(EXCERPT TO READ)
####

How can I improve the performance? or in another ward? How can I increase the rewards?


Solution

  • It seems your problem needs just parameters tunning only

    1. I change your learning rate into 0.02
    2. I changed the dimension of the states that been send to NN
    class Network(nn.Module):
      def __init__(self,input_dim,n_action):
        super(Network,self).__init__()
        self.f1=nn.Linear(input_dim,128)
        self.f2=nn.Linear(128,64)
        self.f3=nn.Linear(64,32)
        self.f4=nn.Linear(32,n_action)
        #self.optimizer=optim.Adam(self.parameters(),lr=lr)
        #self.loss=nn.MSELoss()
        self.device=T.device('cuda' if T.cuda.is_available() else 'cpu')
        self.to(self.device)
    
      def forward(self,x):
        x=F.relu(self.f1(x))
        x=F.relu(self.f2(x))
        x=F.relu(self.f3(x))
        x=self.f4(x)
        return x
    
      def act(self,obs):
        #state=T.tensor(obs).to(device)
        state=obs.to(self.device)
        actions=self.forward(state)
        action=T.argmax(actions).item()
    
        return action
    
    device=T.device('cuda' if T.cuda.is_available() else 'cpu')
    print(device)
    num_states = len(g.nodes)**2
    num_actions = len(g.nodes)
    online=Network(num_actions*2,num_actions)
    target=Network(num_actions*2,num_actions)
    target.load_state_dict(online.state_dict())
    optimizer=T.optim.Adam(online.parameters(),lr=1e-2)
    enc_node={}
    dec_node={}
    for index,nd in enumerate(g.nodes):
      enc_node[nd]=index
      dec_node[index]=nd
    
    def wayenc(current_node,new_node,type=1):
      #encoded
      if type==1: #distance
        if new_node in g[current_node]:
          rw=g[current_node][new_node]['weight']*-1
          return rw,True
        rw=-1000
        return rw,False
    def rw_function(current,action):
      beta=1 
      current=dec_node[current]
      new_node=dec_node[action]
      rw0,link=wayenc(current,new_node)
      rw1=0
      frw=rw0*beta+(1-beta)*rw1
    
    
      return frw,link
    
    def state_enc(dst, end,n=len(g.nodes)):
        return dst+n*end
    
    def state_dec(state,n=len(g.nodes)):
        dst = state%n
        end = (state-dst)/n
        return dst, int(end)
    
    def step(state,action):
        done=False    
        current_node , end = state_dec(state)
    
        new_state = state_enc(action,end)
    
    
        rw,link=rw_function(current_node,action)
    
        if not link:
            new_state = state
            return new_state,rw,False  
    
        elif action == end:
            rw = 10000
            done=True
          
        return new_state,rw,done
    
    def reset():
      state=state_enc(enc_node[1130166767],enc_node[1731824802])

####

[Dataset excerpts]
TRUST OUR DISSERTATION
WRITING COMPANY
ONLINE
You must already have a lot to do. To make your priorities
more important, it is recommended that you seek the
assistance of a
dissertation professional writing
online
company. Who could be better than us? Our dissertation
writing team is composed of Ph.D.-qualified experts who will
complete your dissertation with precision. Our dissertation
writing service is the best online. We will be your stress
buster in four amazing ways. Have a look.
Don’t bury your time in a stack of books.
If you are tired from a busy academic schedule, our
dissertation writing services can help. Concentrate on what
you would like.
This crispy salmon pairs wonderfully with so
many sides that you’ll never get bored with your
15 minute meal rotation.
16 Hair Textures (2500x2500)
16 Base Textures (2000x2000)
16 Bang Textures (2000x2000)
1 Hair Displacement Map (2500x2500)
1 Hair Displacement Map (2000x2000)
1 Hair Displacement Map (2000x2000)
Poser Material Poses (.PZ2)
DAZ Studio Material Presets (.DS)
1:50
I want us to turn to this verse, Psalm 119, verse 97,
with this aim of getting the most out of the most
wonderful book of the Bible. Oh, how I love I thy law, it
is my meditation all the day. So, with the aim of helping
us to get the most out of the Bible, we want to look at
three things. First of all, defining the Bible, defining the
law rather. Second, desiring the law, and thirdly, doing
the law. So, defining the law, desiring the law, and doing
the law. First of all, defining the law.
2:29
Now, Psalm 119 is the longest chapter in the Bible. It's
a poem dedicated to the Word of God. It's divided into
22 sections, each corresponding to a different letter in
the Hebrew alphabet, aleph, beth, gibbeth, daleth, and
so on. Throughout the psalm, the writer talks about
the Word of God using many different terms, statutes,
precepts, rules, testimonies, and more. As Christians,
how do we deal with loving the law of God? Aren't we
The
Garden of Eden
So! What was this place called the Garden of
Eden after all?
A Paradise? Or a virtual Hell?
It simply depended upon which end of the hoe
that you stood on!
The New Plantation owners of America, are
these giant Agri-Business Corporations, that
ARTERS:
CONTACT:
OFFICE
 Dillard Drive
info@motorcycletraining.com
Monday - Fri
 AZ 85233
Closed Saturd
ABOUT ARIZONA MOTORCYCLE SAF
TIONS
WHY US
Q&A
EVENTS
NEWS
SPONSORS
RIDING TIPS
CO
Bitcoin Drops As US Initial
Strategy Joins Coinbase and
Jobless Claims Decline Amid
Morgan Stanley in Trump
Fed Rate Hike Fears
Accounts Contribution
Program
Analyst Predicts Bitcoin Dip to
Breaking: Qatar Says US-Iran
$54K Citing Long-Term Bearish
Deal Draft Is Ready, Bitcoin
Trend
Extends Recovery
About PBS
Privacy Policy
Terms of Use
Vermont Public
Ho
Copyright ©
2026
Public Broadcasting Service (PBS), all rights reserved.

####

(TASK) In the network-tuning thread above, reproduce the stretch from "self.f3=nn.Linear(64,32)" through "x=F.relu(self.f1(x))".

(REPLY)
self.f3=nn.Linear(64,32)
        self.f4=nn.Linear(32,n_action)
        #self.optimizer=optim.Adam(self.parameters(),lr=lr)
        #self.loss=nn.MSELoss()
        self.device=T.device('cuda' if T.cuda.is_available() else 'cpu')
        self.to(self.device)
    
      def forward(self,x):
        x=F.relu(self.f1(x))